#### [REQUIRED ACTION]
Note every line in the entries that contains the string "shaded", and copy it.
-----
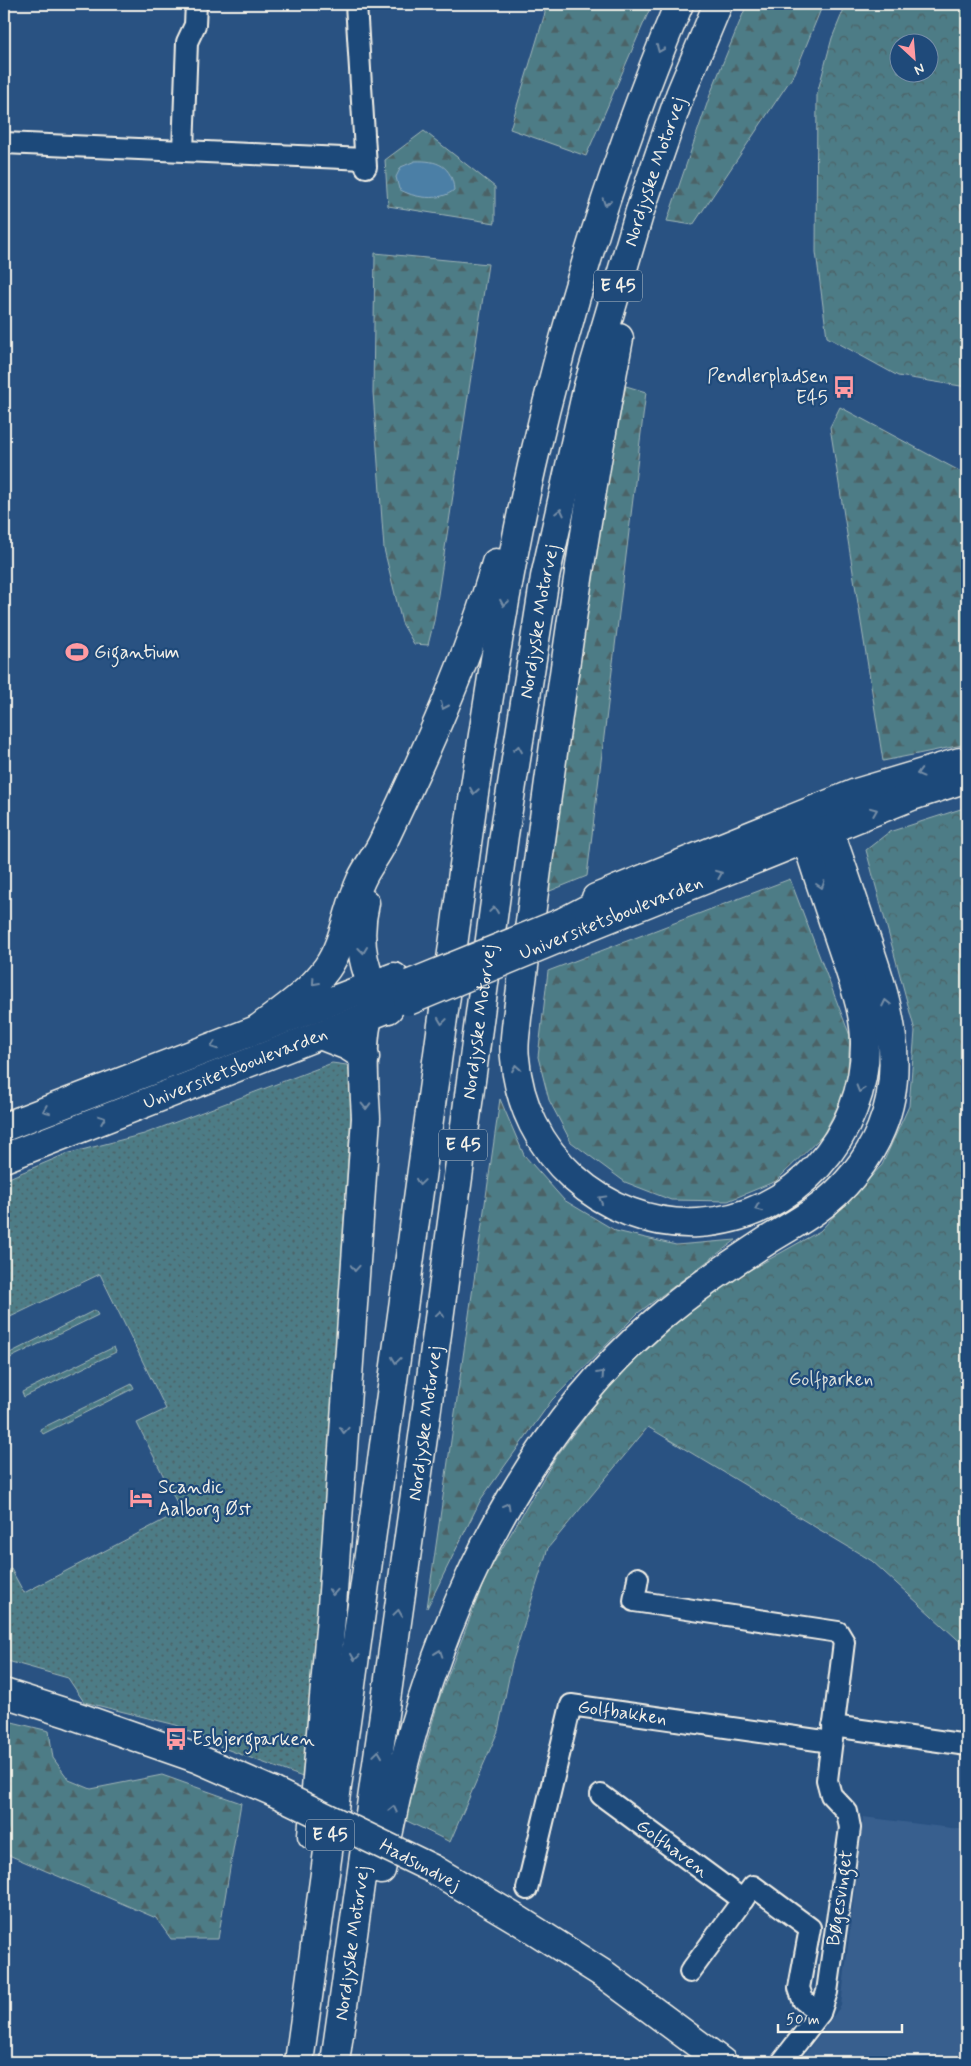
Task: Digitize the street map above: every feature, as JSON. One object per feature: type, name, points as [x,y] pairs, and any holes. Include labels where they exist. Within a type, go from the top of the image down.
[{"type":"main road","name":"Nordjyske Motorvej","points":[[299,2062],[470,820],[492,673],[512,564],[530,474],[557,368],[599,222],[658,54],[679,4]]},
{"type":"main road","name":"Nordjyske Motorvej","points":[[335,2062],[425,1423],[504,835],[545,577],[587,390],[640,211],[680,95],[718,4]]},
{"type":"main road","points":[[733,4],[682,135],[653,218],[620,331],[597,451],[578,576],[517,1018],[514,1057],[521,1096],[536,1132],[558,1164],[587,1190],[621,1209],[659,1220],[698,1223],[736,1217],[773,1202],[805,1180],[832,1151],[851,1117],[862,1080],[866,1041],[860,1002],[818,834]]},
{"type":"main road","points":[[259,1028],[304,994],[328,966],[339,944],[361,880],[379,851],[464,662],[487,595],[557,368]]},
{"type":"main road","name":"Universitetsboulevarden","points":[[562,923],[607,899],[620,889],[856,793],[967,760]]},
{"type":"main road","name":"Universitetsboulevarden","points":[[562,923],[818,834],[912,796],[967,778]]},
{"type":"main road","points":[[342,2062],[393,1808],[419,1709],[450,1623],[477,1562],[508,1502],[566,1416],[619,1354],[697,1287],[817,1210],[849,1181],[867,1156],[881,1128],[891,1094],[894,1051],[884,990],[818,834]]},
{"type":"main road","points":[[379,851],[361,922],[362,952],[365,968],[391,995]]},
{"type":"main road","points":[[285,2062],[310,1854],[332,1606],[366,1118],[364,1037],[391,995],[562,923]]},
{"type":"main road","name":"Universitetsboulevarden","points":[[4,1127],[259,1028],[391,995]]},
{"type":"main road","name":"Universitetsboulevarden","points":[[4,1158],[320,1035],[391,995]]},
{"type":"main road","points":[[320,1035],[348,1046],[364,1057]]},
{"type":"main road","name":"Hadsundvej","points":[[4,1693],[188,1755],[274,1792],[433,1869],[605,1975],[722,2062]]},
{"type":"street","points":[[183,150],[187,42],[195,25],[196,4]]},
{"type":"street","points":[[4,143],[183,150],[365,163],[356,4]]},
{"type":"street","name":"Bøgesvinget","points":[[638,1578],[634,1601],[838,1632],[844,1642],[827,1780],[831,1795],[847,1812],[850,1828],[827,1992],[820,2013],[782,2062]]},
{"type":"street","name":"Golfbakken","points":[[527,1889],[571,1705],[832,1734]]},
{"type":"street","points":[[832,1734],[967,1745]]},
{"type":"street","name":"Golfhaven","points":[[601,1794],[743,1900]]},
{"type":"street","points":[[690,1972],[753,1886],[810,1928],[799,1988],[803,2000],[820,2013]]},
{"type":"shaded area","points":[[415,161],[437,163],[442,166],[450,175],[454,190],[441,196],[426,197],[412,195],[399,189],[396,177],[401,167]]},
{"type":"shaded area","points":[[863,1817],[967,1830],[967,2062],[799,2062],[841,2006]]},
{"type":"green space","points":[[543,4],[652,4],[586,156],[510,129],[545,13]]},
{"type":"green space","points":[[747,4],[823,4],[795,73],[693,225],[667,221],[711,92]]},
{"type":"green space","points":[[846,4],[967,4],[967,387],[898,376],[827,337],[816,252],[817,94],[832,38]]},
{"type":"green space","points":[[424,131],[495,187],[495,223],[388,206],[385,160]]},
{"type":"green space","points":[[375,253],[488,264],[434,621],[428,645],[414,644],[402,623],[384,549],[373,392]]},
{"type":"green space","points":[[626,386],[646,392],[587,876],[545,893],[613,446]]},
{"type":"green space","points":[[840,407],[967,475],[967,744],[883,761],[830,427]]},
{"type":"green space","name":"Golfparken","points":[[967,807],[967,1648],[872,1561],[648,1427],[548,1548],[512,1663],[498,1731],[450,1842],[405,1820],[439,1699],[486,1576],[556,1457],[614,1379],[714,1290],[820,1231],[882,1165],[909,1106],[915,1031],[866,850],[889,832]]},
{"type":"green space","points":[[790,879],[850,1036],[847,1088],[823,1135],[776,1181],[728,1201],[671,1200],[625,1182],[571,1142],[549,1100],[538,1057],[548,971]]},
{"type":"green space","points":[[332,1063],[347,1065],[353,1081],[308,1779],[226,1749],[176,1725],[84,1702],[68,1678],[4,1660],[4,1572],[11,1569],[24,1593],[181,1511],[137,1423],[166,1409],[100,1274],[4,1320],[4,1180],[66,1154],[144,1134]]},
{"type":"green space","points":[[500,1099],[524,1155],[564,1200],[616,1231],[676,1245],[736,1240],[638,1313],[552,1400],[481,1499],[427,1608]]},
{"type":"green space","points":[[95,1310],[98,1315],[6,1360],[4,1356]]},
{"type":"green space","points":[[114,1347],[116,1352],[24,1397],[22,1392]]},
{"type":"green space","points":[[132,1384],[134,1388],[43,1434],[40,1429]]},
{"type":"green space","points":[[4,1720],[49,1731],[53,1758],[69,1780],[91,1789],[162,1775],[241,1803],[218,1939],[171,1939],[156,1918],[4,1853]]},
{"type":"place","name":"Pendlerpladsen E45","points":[[844,387]]},
{"type":"place","name":"Gigantium","points":[[77,652]]},
{"type":"place","name":"Scandic Aalborg Øst","points":[[141,1498]]},
{"type":"place","name":"Esbjergparken","points":[[176,1739]]}]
-----
#### [RESPONSE TO THE TASK]
{"type":"shaded area","points":[[415,161],[437,163],[442,166],[450,175],[454,190],[441,196],[426,197],[412,195],[399,189],[396,177],[401,167]]},
{"type":"shaded area","points":[[863,1817],[967,1830],[967,2062],[799,2062],[841,2006]]},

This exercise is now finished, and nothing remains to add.